Béliveau, qui aura droit à des funérailles nationales, a été l’idole de tout un peuple, autant pour ses exploits sur la glace que pour son attitude à l’extérieur de la patinoire.

«C’est probablement l’homme de hockey le plus respecté du monde. Il a touché des centaines de milliers de personnes dans plusieurs domaines», a souligné Molson.

Ce dernier qualifie de grande chance le fait d’avoir pu compter sur un homme de sa prestance dans l’entourage du Tricolore pendant tant d’années.

«Les joueurs – actuels ou passés – reconnaissent que c’est un des plus grands ambassadeurs de leur sport. Comme il était là à chaque match, à son siège derrière le banc des joueurs ou dans les corridors, les joueurs savaient qu’un des plus grands hommes de hockey était toujours derrière eux», a précisé Molson, les yeux rougis.
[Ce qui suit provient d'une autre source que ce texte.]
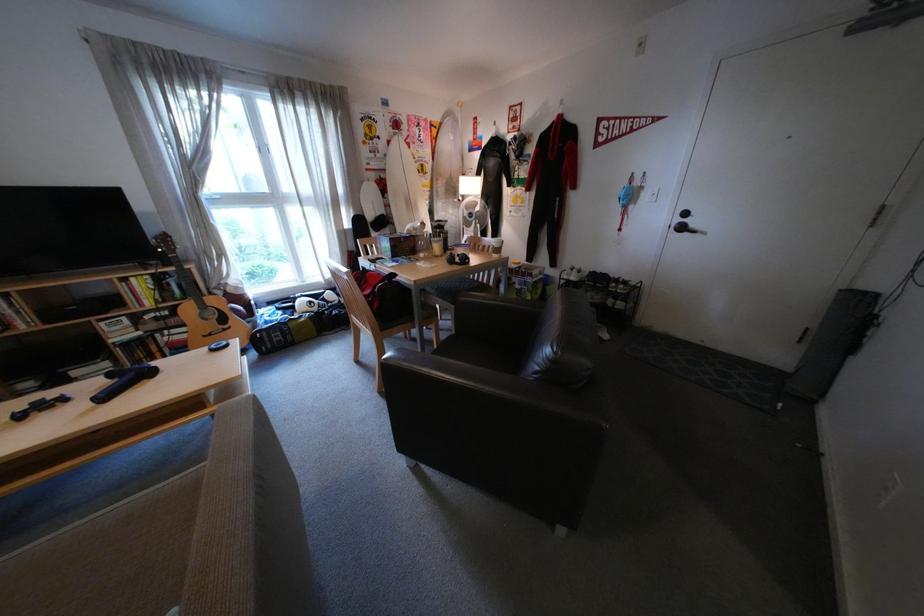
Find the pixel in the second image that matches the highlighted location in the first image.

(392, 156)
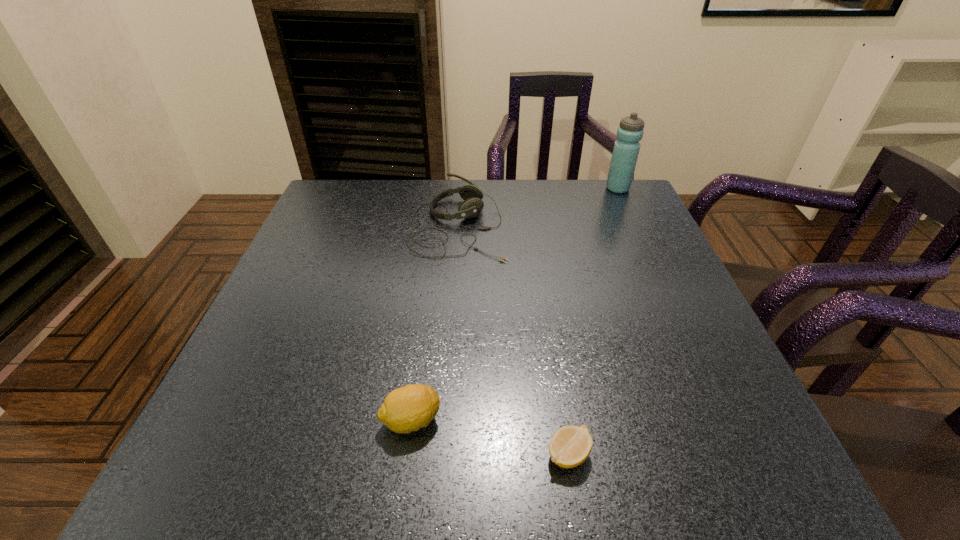
This screenshot has width=960, height=540. I want to click on water bottle located at the far edge, so click(626, 149).

Locate an element on the screen. This screenshot has height=540, width=960. headset at the far edge is located at coordinates (472, 205).

The height and width of the screenshot is (540, 960). I want to click on object that is positioned at the right edge, so click(x=626, y=149).

This screenshot has height=540, width=960. I want to click on object at the far right corner, so click(x=626, y=149).

Locate an element on the screen. vacant space at the far edge is located at coordinates (403, 225).

Image resolution: width=960 pixels, height=540 pixels. I want to click on vacant area at the right edge of the desktop, so click(x=650, y=248).

At what (x,y) coordinates should I click in order to perform the action: click on vacant region at the far left corner of the desktop. Please return your answer as a coordinate pair (x, y). Looking at the image, I should click on (330, 186).

In the image, there is a desktop. Find the location of `free space at the near left corner`. free space at the near left corner is located at coordinates (249, 469).

This screenshot has height=540, width=960. In the image, there is a desktop. Find the location of `vacant space at the far right corner`. vacant space at the far right corner is located at coordinates (602, 197).

Locate an element on the screen. The height and width of the screenshot is (540, 960). vacant space in between the left lemon and the farthest object is located at coordinates (515, 305).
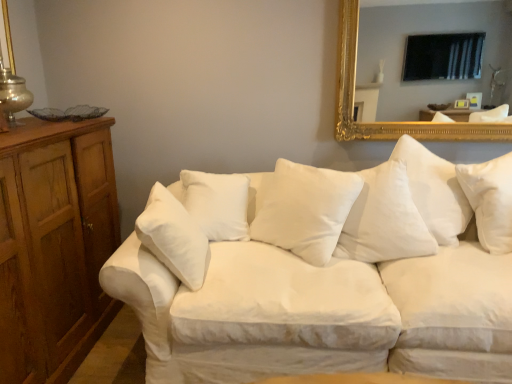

Il serait étonnant qu’un autre joueur ait un jour le même impact sur l’équipe et sur la communauté. Mais le simple fait d’aspirer à suivre ses traces est déjà une grande réalisation, selon le propriétaire du Tricolore.

«C’est une grande ambition que d’aspirer à quelque chose qui se rapproche de ce qu’a fait Jean Béliveau. Si quelqu’un réussit à atteindre le niveau de classe de M. Béliveau, ce sera tout un accomplissement.»

C’est pourquoi l’équipe est en train d’élaborer un plan pour rendre un hommage le plus juste possible à ce grand disparu.

Une dernière rencontre

Geoff Molson est une des dernières personnes à avoir vu le «Gros Bill» avant son décès.

«Je m’informais souvent de son état auprès de son épouse ou de sa fille. Quand on m’a dit qu’il était de plus en plus affaibli, j’ai voulu aller le voir. Vendredi dernier, j’ai passé une quinzaine de minutes avec lui. Même s’il était faible, son esprit était toujours avec nous et il était heureux de recevoir de la visite. Quand je suis parti, il m’a dit “merci”», a raconté Molson.

Visiblement ému, il s’est contenté de conclure le récit de sa dernière rencontre en disant: «C’était très bien parce que c’est ce qu’il est. Il est reconnaissant.»

Le départ de Jean Béliveau laissera un grand vide. Un vide qui sera d’ailleurs bien visible derrière le banc des joueurs, là où il a pris place comme spectateur pendant des années. Qu’adviendra-t-il de ce fameux siège?

«C’est un siège unique. C’est extrêmement rare d’avoir une personne de sa trempe derrière le banc du CH. Tellement de bons souvenirs y sont rattachés qu’on fera en sorte que cela soit gravé dans nos mémoires pour longtemps», a promis Molson.